Мартынь все же не спешит. Нелегко ему ликвидировать остатки начатой с такими надеждами революции.
— Стало быть, вы, Рудмиесис и Янсон, отправитесь в свою Америку. У Рудмиесиса в Курземе много знакомых — до Лиепаи доберетесь без труда. Может быть, и Калнберз?
— Не знаю… Если они возьмут меня с собой…
— Еще сдохнешь по дороге… — ворчит Янсон. — Потом скажут, что мы укокошили.
— Я вам укажу место, где вы по дороге сможете отдохнуть. Ваш путь будет не из трудных. Из тех, кто отправился в Лиепаю, никто не попался. Вирснис в Бельгии, Айзуп в Лондоне.
Слова Мартыня действуют ободряюще, и все трое начинают шевелиться.
— Я тоже им говорил… — замечает Рудмиесис.
— Ты? Ведь у тебя же нет никакого плана. — Мартынь грустно качает головой. — Как я погляжу, вырождение идет гигантскими шагами, и мы тут превращаемся в глупых детей… У тебя, Зиле, будет паспорт… Свой путь ты знаешь. Так же как мы с Толстяком… Остается у меня еще один…
Он поднимается и подходит к Сниедзе, который все так же лежит молча. Мартынь знает, что он все слышал.
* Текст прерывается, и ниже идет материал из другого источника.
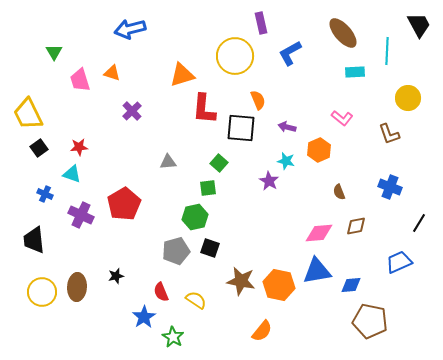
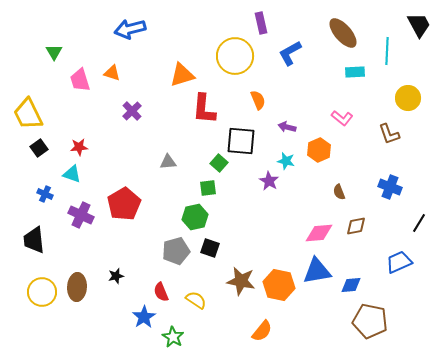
black square at (241, 128): moved 13 px down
— У тебя будут паспорт и другие документы. Нынешней ночью тебя приютит Анна Штейнберг, а завтра ты будешь уже в пути на Кавказ. Ты разъездной агент русско-кавказской фирмы и как таковой по приезде действительно получишь место. Ты устроен лучше всех. На случай, если возникнут сомнения и о тебе запросят Баку — оттуда удостоверят твою личность. Каждого так не обеспечишь.
Замерзшая, дрожащая рука нащупывает руку Мартыня и долго жмет ее.
— А ты сам, Мартынь?
Мартынь грустно усмехается.
— Обо мне не беспокойся. Я как-нибудь пробьюсь. У меня, конечно, тоже свой план. Но мои планы разгадать не так просто, как Рудмиесиса и Янсона. Цена за мою голову как будто повышена до тысячи рублей. Не худо было бы выручить какого-нибудь беднягу. Глядишь, испольщик мог бы обзавестись своим собственным хозяйством в усадьбе Гайлена или Зиле. К сожалению, я не Карл Моор и вообще не герой. Сдается мне, что моя голова еще самому когда-нибудь пригодится. Потому я хочу унести ее отсюда в целости.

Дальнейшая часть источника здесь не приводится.